What is the best practice for creating model objects in Angular / TypeScript:
Should I use type annotation with object notation (objects are plain instances of
Object
)? E.g.let m: MyModel = { name: 'foo' }
Should I use the
new
operator (objects are instances of the respective prototype)?Should these two approaches be mixed up and used situationally? (E.g plain objects, when receiving a response from the
HttpClient
, butnew MyModel('foobar')
for convenience to create instances by passing properties as constructor arguments)
Background of this question
I'm new to TypeScript and like many other developers I come from popular object oriented languages like Java.
A core concept I understood is that type annotations in TypeScript don't play a role at runtime. They are important for the compiler and for your editor's auto completion. Basically it's ECMAScript with the addition of compile time type checks.
At the time I didn't know this and expected TypeScript to be some kind of "client side Java", I found this Angular bug report: https://github.com/angular/angular/issues/20770
People (who don't understand TypeScript's type concept) complain about the HttpClient
not converting the returned plain object to their model class type. Other people are defending this behavior and point out that there are no runtime types in JavaScript.
And here arises my problem: In fact there ARE runtime types in JavaScript. You can create instances of prototypes with the new
operator and even check their constructor with the instanceof
operator.
In TypeScript you have two ways for creating an instance:
1) Use the object notation (as they show in the Angular tutorial):
hero: Hero = {
id: 1,
name: 'Windstorm'
};
2) Use the new
-operator:
hero: Hero = new Hero();
At the moment I'm working on a project where these two options are mixed up. I.e. model objects of the same type are instances of Object
in some cases and instances of Hero
in other cases.
I expect this leading to problems later, because the constructor is only called in the latter case.

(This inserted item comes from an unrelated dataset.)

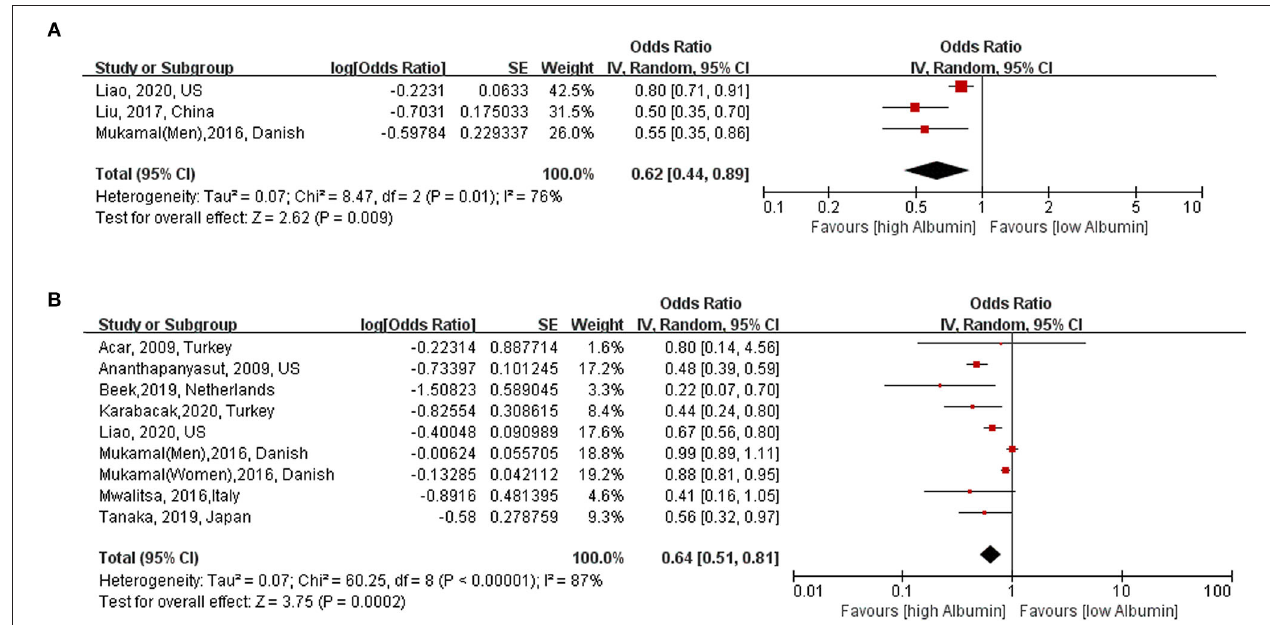
FIGURE 2 | Association between serum albumin level and risk of atrial fibrillation. (A) Category analysis (highest vs. lowest) (B ): Continuous analysis (per 10 g/L increase). AF, atrial fibrillation; OR, odd risk.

My idea for a rule / best practice was to define all model instances as plain objects and to use the constructor for services, components etc. that are created by dependency injection. As a result I wouldn't use the new
operator at all.
However I'm not sure if this is a good idea and I couldn't find a best practice recommendation about it.
EDIT
Important note for close voters: I'm not looking for your personal opionion here. I'm rather looking for some kind of officially documented Angular best practice, as I think it's a core design decision that has to be made right from the project start and these approaches should not be mixed up randomly without a specific reason. Maybe the answer is just a simple "There is no official recommendation which decision to make".